Hoy he recordado aquella tarde de tormenta, de cielo azul oscuro casi violeta, de lagunas en los parques y de barrancos en las calles empinadas. Fui a recogerte a la estación de tren. Venías de la capital, del colegio mayor, para pasar las navidades con tu familia, y conmigo. Estábamos enamorados como niños, como lo que éramos; y allí, al posar el primer pie sobre el andén, te esperaba yo con los brazos abiertos y los labios buscando los tuyos. Nos besamos y al oído me prometiste cientos de reinos.
En esta tarde, como en aquella, los truenos suenan broncos, los charcos salpican a los transeúntes y varios riachuelos invaden la carretera que nos lleva a la estación.
Tú, no me esperas. Ni te lo imaginas. Yo, jamás había sido tan decidida. Al levantarme me he arropado con un abrigo de atrevimiento, y con la esperanza renovada. Te aguardamos a la salida, en el aparcamiento, y bastante nerviosas. Al fin te vemos entre los cristales: vienes con la mirada caída, cansado y como arrastrando la maleta. Han pasado ya unos cuantos años, pero sé lo que tengo que decir, y te lo diré.
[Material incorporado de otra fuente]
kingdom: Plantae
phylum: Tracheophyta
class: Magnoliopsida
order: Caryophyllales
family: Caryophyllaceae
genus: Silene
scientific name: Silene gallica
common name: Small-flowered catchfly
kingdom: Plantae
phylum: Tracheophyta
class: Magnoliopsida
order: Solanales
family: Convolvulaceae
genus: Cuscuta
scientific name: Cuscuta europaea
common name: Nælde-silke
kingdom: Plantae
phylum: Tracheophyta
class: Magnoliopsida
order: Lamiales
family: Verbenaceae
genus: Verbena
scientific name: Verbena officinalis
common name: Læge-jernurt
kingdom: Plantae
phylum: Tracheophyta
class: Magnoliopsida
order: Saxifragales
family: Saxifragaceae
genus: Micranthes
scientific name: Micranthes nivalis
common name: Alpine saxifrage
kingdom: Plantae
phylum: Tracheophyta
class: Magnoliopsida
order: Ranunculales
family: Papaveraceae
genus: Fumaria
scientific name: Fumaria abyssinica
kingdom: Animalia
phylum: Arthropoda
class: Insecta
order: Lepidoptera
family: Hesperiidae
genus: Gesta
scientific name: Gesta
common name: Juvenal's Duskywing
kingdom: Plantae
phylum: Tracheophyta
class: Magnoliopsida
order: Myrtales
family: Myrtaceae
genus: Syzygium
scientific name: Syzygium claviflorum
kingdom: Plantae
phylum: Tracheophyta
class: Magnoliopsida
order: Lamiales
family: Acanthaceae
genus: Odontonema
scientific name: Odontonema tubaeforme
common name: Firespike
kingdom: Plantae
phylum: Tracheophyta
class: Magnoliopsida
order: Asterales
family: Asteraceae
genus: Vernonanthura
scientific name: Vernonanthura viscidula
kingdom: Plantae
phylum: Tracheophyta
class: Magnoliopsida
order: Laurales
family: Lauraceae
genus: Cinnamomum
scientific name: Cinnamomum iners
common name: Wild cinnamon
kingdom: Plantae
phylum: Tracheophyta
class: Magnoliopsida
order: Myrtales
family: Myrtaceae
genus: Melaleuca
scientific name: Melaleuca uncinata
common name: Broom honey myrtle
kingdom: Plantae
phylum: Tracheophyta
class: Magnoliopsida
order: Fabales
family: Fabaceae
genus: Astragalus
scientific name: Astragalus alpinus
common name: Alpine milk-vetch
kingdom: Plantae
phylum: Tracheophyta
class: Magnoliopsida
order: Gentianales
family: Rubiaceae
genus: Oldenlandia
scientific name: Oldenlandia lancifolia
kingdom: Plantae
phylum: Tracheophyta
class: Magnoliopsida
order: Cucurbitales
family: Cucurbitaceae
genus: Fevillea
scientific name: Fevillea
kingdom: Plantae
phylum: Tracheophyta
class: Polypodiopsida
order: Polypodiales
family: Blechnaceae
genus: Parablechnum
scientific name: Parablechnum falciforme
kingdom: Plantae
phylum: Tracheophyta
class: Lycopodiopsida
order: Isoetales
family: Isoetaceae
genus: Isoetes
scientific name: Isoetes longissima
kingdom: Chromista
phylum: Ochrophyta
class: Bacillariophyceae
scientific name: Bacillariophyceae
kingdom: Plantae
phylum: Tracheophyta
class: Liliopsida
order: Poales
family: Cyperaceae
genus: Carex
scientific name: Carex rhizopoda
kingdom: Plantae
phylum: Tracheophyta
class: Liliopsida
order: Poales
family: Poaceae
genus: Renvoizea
Salimos a tu encuentro y lo primero que hago es sostenerte la maleta. Tú, nos miras sorprendido, de repente los ojos se te despliegan y el azul rebota con brillos en todos los charcos. No puedo refrenarme y, con las lágrimas brotando, no pienso en otra cosa sino en abrazarte.
Pero la tarde se ha tornado finalmente más oscura, gris casi negra. Caen relámpagos y el agua turbia, embarrada, lo enloda todo. Tras muchos años, volvía a “nuestra” estación a esperarte, pero esta vez no lo hacía sola, venía Lucía de mi mano. Ella, también te esperaba con impacienta, y con mucha ilusión. Yo, sinceramente, había estado, en vano, descontando los días hasta este encuentro. Tú, en cambio, ni me has mirado, te has agachado, has besado a Lucía, la has aupado y, entre risas, has vuelto el rostro buscando el de ella, que venía unos pasos más atrás empujando otra maleta. Entonces he deseado no estar allí, esperándote cargada de creencias. Y he tenido que volverme de espaldas para dejar que las lágrimas reblandecieran mi ingenuidad.